Son dönemde izlenen çeşitli göstergelere göre seçimlerin meşruiyetine ilişkin endişeler bulunuyor. Boykotun kırılgan bir bölgesel ve uluslararası ortamda diğer kesimler tarafından da tekrarlanması, özellikle silah taşıyan ya da geçmişte silah taşımış olanlar başta olmak üzere pek çok Şii gücün, İran'ın hedef alınmasının ardından ABD ve İsrail tarafından hedef alınabilecekleri korkusunu taşımaya devam ettikleri bir dönemde, siyasi sistemin meşruiyetini etkileyebilir.

Aynı bağlamda araştırmacı Seyf es-Saadi Şarku’l Avsat'a verdiği demeçte şu ifadeleri kullandı: “Irak'taki siyasi sınıf, boykot eden çoğunluğun seçimlere katılma güvenini yeniden tesis edecek olgun bir seçim sistemi sunamadı. Bunun nedeni, seçim yasasının her seçim döneminde, oy veren halkın gerekçeleri dikkate alınmaksızın, büyük geleneksel partilerin ölçülerine uyacak şekilde değiştirilmesidir… Sadr Hareketi lideri Mukteda es-Sadr ve iki eski başbakan Haydar el-İbadi ve Mustafa el-Kazımi'nin boykotu, seçimlere giden sürecin ciddiyetinin bir göstergesidir.”

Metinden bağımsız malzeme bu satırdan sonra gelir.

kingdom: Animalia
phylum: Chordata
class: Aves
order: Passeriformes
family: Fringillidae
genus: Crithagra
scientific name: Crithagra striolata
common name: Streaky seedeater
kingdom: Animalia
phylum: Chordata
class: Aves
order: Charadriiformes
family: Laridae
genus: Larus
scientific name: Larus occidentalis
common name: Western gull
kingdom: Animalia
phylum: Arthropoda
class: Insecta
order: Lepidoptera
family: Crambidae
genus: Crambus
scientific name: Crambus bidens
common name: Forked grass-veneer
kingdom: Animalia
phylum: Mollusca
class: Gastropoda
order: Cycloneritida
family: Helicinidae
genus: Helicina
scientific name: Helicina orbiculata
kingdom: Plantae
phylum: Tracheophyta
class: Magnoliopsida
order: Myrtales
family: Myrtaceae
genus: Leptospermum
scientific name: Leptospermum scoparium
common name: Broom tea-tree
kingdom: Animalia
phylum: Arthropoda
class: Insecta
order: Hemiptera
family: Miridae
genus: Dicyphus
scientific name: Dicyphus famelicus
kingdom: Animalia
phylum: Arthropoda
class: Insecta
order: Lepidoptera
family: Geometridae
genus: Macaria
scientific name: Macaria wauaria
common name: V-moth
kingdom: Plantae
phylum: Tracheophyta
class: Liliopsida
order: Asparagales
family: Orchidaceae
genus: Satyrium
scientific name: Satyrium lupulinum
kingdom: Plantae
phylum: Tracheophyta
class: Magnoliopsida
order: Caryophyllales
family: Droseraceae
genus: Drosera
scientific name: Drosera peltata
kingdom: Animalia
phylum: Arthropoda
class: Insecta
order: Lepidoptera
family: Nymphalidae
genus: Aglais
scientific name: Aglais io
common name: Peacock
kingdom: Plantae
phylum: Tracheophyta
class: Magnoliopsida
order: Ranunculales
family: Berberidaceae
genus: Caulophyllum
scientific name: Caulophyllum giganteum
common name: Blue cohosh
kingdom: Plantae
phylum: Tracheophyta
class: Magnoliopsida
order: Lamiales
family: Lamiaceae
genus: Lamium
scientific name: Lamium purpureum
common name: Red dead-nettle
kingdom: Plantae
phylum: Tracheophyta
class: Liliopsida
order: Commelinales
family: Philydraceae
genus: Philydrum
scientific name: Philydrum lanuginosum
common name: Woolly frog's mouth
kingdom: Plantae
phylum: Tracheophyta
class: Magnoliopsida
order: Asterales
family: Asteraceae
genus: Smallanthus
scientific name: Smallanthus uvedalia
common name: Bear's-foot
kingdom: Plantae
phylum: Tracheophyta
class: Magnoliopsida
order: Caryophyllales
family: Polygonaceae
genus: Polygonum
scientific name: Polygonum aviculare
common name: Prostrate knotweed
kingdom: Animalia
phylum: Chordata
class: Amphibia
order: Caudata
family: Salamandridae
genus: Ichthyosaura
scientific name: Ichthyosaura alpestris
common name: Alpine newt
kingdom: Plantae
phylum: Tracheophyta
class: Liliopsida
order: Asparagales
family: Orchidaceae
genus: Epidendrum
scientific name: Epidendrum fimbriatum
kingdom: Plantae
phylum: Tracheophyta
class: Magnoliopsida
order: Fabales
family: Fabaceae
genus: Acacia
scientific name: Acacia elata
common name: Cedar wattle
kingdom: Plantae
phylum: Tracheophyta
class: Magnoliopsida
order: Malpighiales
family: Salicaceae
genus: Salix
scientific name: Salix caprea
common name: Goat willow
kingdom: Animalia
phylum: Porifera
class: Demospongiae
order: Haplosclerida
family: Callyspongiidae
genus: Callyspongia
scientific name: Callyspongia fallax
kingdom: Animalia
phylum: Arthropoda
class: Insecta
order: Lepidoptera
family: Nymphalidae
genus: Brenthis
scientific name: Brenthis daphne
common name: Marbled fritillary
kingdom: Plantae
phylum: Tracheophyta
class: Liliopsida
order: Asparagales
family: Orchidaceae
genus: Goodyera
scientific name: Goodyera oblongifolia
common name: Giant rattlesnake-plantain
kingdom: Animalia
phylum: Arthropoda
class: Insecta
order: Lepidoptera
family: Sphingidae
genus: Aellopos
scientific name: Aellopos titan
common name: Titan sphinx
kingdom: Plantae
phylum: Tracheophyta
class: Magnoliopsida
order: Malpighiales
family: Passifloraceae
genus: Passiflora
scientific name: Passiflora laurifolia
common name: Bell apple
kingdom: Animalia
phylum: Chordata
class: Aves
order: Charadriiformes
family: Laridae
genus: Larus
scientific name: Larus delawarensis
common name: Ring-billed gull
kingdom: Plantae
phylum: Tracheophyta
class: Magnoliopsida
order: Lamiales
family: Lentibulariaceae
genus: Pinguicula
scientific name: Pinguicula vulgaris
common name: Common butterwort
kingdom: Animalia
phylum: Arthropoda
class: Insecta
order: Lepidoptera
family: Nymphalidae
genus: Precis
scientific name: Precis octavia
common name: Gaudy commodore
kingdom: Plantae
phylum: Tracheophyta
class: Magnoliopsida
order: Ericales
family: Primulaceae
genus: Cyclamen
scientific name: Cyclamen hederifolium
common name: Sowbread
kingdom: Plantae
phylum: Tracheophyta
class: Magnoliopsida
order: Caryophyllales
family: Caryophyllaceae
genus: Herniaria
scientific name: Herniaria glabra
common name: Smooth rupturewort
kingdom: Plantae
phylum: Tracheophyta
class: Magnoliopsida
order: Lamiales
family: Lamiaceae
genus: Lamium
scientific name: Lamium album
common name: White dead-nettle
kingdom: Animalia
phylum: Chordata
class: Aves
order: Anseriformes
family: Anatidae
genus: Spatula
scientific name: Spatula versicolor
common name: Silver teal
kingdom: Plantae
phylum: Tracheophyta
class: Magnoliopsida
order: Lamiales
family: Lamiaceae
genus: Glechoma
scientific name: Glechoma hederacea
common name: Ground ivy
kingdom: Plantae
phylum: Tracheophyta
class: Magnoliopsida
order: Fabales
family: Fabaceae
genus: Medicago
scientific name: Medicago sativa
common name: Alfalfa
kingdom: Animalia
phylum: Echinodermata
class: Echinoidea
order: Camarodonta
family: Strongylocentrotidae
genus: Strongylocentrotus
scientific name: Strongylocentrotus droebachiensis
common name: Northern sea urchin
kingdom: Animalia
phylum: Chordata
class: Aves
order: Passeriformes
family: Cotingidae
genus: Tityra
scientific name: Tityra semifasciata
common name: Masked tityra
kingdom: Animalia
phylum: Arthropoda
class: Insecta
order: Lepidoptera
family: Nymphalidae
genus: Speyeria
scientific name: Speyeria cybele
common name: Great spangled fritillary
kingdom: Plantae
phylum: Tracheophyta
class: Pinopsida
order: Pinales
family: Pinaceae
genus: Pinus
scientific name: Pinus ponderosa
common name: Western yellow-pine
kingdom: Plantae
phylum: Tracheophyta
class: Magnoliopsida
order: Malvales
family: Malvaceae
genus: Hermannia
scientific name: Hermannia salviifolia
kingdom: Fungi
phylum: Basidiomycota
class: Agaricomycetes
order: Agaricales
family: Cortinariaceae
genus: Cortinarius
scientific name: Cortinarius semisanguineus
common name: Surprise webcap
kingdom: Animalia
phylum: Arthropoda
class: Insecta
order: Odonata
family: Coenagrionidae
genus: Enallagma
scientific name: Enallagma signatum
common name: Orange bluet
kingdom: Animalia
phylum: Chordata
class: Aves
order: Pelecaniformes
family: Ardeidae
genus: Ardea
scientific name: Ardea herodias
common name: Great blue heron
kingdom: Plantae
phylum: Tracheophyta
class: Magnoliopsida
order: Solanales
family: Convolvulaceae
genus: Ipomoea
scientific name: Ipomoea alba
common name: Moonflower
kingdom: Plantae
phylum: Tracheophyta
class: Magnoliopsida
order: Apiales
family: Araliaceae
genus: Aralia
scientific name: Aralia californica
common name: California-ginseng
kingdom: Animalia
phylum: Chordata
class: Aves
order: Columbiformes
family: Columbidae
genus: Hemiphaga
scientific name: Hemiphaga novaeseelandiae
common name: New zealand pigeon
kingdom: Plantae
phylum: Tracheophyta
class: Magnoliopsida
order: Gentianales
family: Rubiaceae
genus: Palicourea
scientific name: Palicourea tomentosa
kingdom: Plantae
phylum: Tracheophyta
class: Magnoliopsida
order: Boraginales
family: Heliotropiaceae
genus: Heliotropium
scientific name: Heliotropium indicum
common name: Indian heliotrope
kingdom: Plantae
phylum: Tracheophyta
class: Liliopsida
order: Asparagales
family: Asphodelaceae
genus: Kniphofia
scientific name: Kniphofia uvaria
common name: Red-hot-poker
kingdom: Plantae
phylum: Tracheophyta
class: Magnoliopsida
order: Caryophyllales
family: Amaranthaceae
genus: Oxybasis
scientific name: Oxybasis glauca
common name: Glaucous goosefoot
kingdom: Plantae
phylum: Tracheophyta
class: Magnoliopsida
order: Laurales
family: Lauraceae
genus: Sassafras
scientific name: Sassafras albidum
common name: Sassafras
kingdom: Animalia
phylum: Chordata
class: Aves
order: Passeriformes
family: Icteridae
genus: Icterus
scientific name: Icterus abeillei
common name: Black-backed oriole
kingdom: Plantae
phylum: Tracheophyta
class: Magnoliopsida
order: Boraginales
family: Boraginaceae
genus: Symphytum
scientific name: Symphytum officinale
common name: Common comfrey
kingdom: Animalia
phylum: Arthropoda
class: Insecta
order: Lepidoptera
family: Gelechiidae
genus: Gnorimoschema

Ancak es-Saadi, ‘seçim bölgesi sistemi, Sainte Lague sistemi ve benimsenen yüzde ile her seçimde sorunlara neden olan sonuç hızlandırma cihazlarına ilişkin doğru istatistiklere dayanan olgun bir yasanın çıkarılması yoluyla Irak'taki seçim sisteminde reform yapılabileceğini’ düşünüyor.